→ EXCERPT PROVIDED:
⁂

Optional Input Keyword

      TOLERANCE = desired accuracy of minimum & zero location, default=1.e-3.


      A_intercept = constant parameter result of linear fit,
      B_slope = slope parameter, so that:
                      ( A_intercept + B_slope * x ) approximates the y data.

Optional Output

      sigma_A_B = two element array giving standard deviation of
                A_intercept and B_slope parameters, respectively.
                The standard deviations are not meaningful if (i) the
                fit is poor (see parameter q), or (ii) b is so large that
                the data are consistent with a vertical (infinite b) line.

⁂

→ TASK GOAL: List every name that the excerpt above defines using an equals sign.

⁂

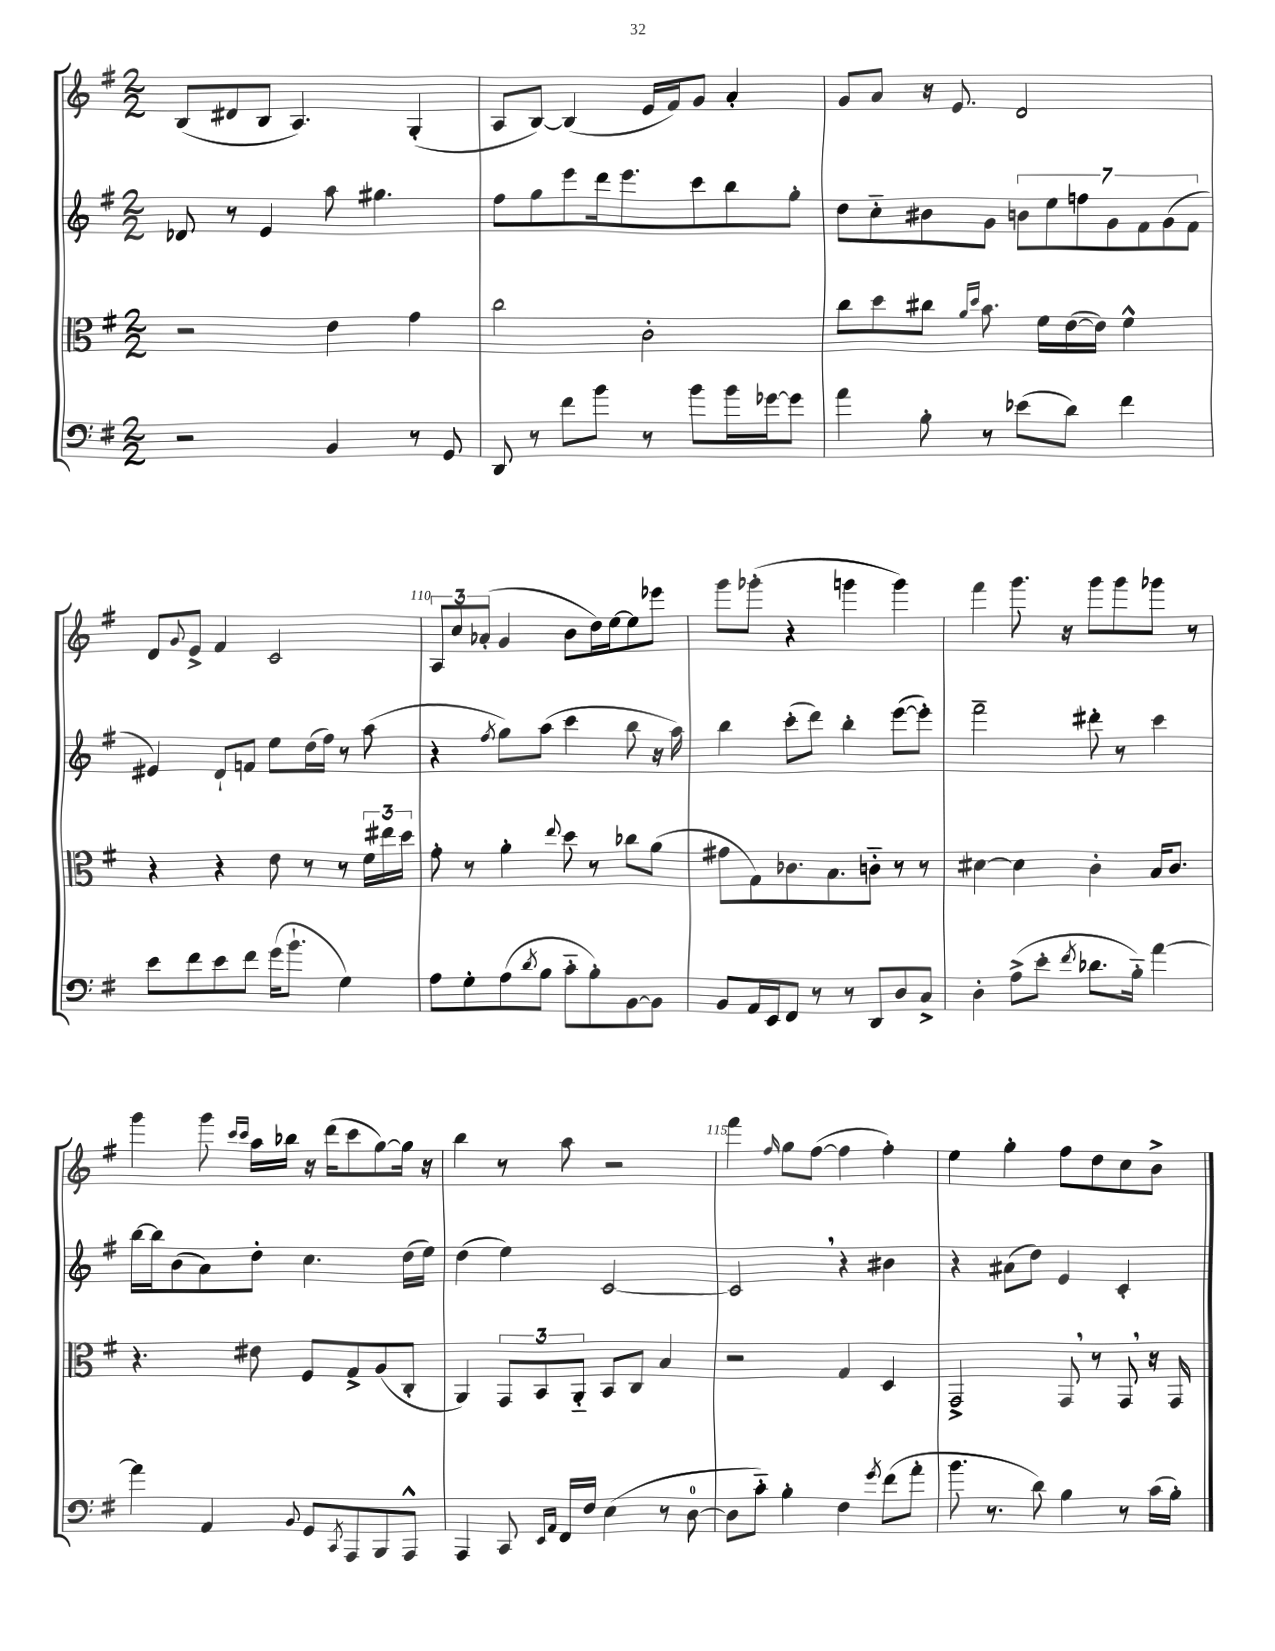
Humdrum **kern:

**kern	**kern	**kern	**kern
*staff4	*staff3	*staff2	*staff1
*clefF4	*clefC3	*clefG2	*clefG2
*k[f#]	*k[f#]	*k[f#]	*k[f#]
*M2/2	*M2/2	*M2/2	*M2/2
2r	2r	8d-	(8B
.	.	8r	8d#
.	.	4e	8B
.	.	.	4.A)
4BB	4e	8aa	.
.	.	4.gg#	.
8r	4g	.	(4G'
8GG	.	.	.
=	=	=	=
8DD	2cc	8ff#	8A
8r	.	8gg	[8B)
8f#	.	8eee	(4B]
8b	.	16ddd	.
.	.	8.eee	.
8r	2c'	.	16e
.	.	.	16f#)
8b	.	8ccc	8g
16b	.	8bb	4a'
[16g-	.	.	.
8g-]	.	8gg'	.
=	=	=	=
4a	8cc	8dd	8g
.	8dd	8cc'~	8a
8B'	8cc#	8b#	16r
.	.	.	8.e
.	16qqa	.	.
.	16qqdd	.	.
8r	8.b	8g	.
(8e-	.	14b	2d
.	16f#	.	.
.	.	14ee	.
8d)	([16e	.	.
.	.	14ff	.
.	16e])	.	.
.	.	14g	.
4f#	4f#^^	.	.
.	.	14f#	.
.	.	(14g	.
.	.	14f#	.
=	=	=	=
8e	4r	4e#)	8d
.	.	.	8qqg
8f#	.	.	8e^
8e	4r	8d`	4f#
8f#	.	8f	.
(16g	8e	8ee	2c
8.b`	.	.	.
.	8r	(16dd	.
.	.	16ff#)	.
4G)	8r	8r	.
.	24f#	(8aa	.
.	24ee#	.	.
.	24dd	.	.
=	=	=	=
8A	8g'	4r	12A
.	.	.	12cc
8G'	8r	.	.
.	.	.	(12a-'
.	.	8qff#	.
(8A	4a'	8gg)	4g
8qd	.	.	.
8B	.	(8aa	.
.	8qqee	.	.
8c'~	8dd	4ccc	8b
8B')	8r	.	16dd)
.	.	.	[16ee
[8BB	8cc-	8bb	8ee]
8BB]	(8a	16r	8eee-
.	.	16aa)	.
=	=	=	=
8BB	8g#	4bb	8ggg
16AA	8G)	.	(8ggg-'
16EE	.	.	.
8FF#	8.c-	(8ccc'	4r
8r	.	8ddd)	.
.	8.B	.	.
8r	.	4bb'	4ggg
8DD	8c'~	.	.
8D	8r	([8eee	4ggg)
8C^	8r	8eee'])	.
=	=	=	=
4D'	[4d#	2fff#~	4fff#
(8A^	4d#]	.	8.ggg
8e'	.	.	.
.	.	.	16r
8qf#	.	.	.
8.d-	4c'	8ddd#'	8ggg
.	.	8r	8ggg
16B'~)	.	.	.
[4a	16B	4ccc	8ggg-
.	8.c	.	.
.	.	.	8r
=	=	=	=
4a]	4.r	[16bb	4ggg
.	.	16bb]	.
.	.	(8b	.
4AA	.	8a)	8ggg
.	.	.	16qqccc
.	.	.	16qqccc
.	8e#	8dd'	16aa
.	.	.	16bb-
8qqBB	.	.	.
8GG	8F#	4.cc	16r
.	.	.	(16ddd
8qCC	.	.	.
8AAA	8G^	.	8ccc
8BBB	(8A	.	[8gg)
8AAA^^	8C'	(16dd	16gg]
.	.	16ee)	16r
=	=	=	=
4AAA	4AA)	(4dd	4bb
8CC	12GG	4ee)	8r
.	12BB	.	.
16qqEE	.	.	.
16qqAA	.	.	.
16FF#	.	.	8aa
.	12AA'~	.	.
16F#	.	.	.
(4E	8BB	[2c	2r
.	8C	.	.
8r	4B	.	.
[8D	.	.	.
=	=	=	=
8D]	2r	2c]	4fff#
8c'~)	.	.	.
.	.	.	16qqff#
4B'	.	.	8gg
.	.	.	([8ff#
4F#	4G	4r	4ff#]
8qg	.	.	.
(8f#	4D	4b#	4ff#')
8a'	.	.	.
=	=	=	=
8.b	2GG^	4r	4ee
8.r	.	.	.
.	.	(8a#	4gg'
8d)	.	8dd)	.
4B	8GG	4e	8ff#
.	8r	.	8dd
8r	8GG	4c'	8cc
(16c	16r	.	8b^
16B')	16GG	.	.
==	==	==	==
*-	*-	*-	*-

⁂

→ RESULT: TOLERANCE, A_intercept, B_slope, sigma_A_B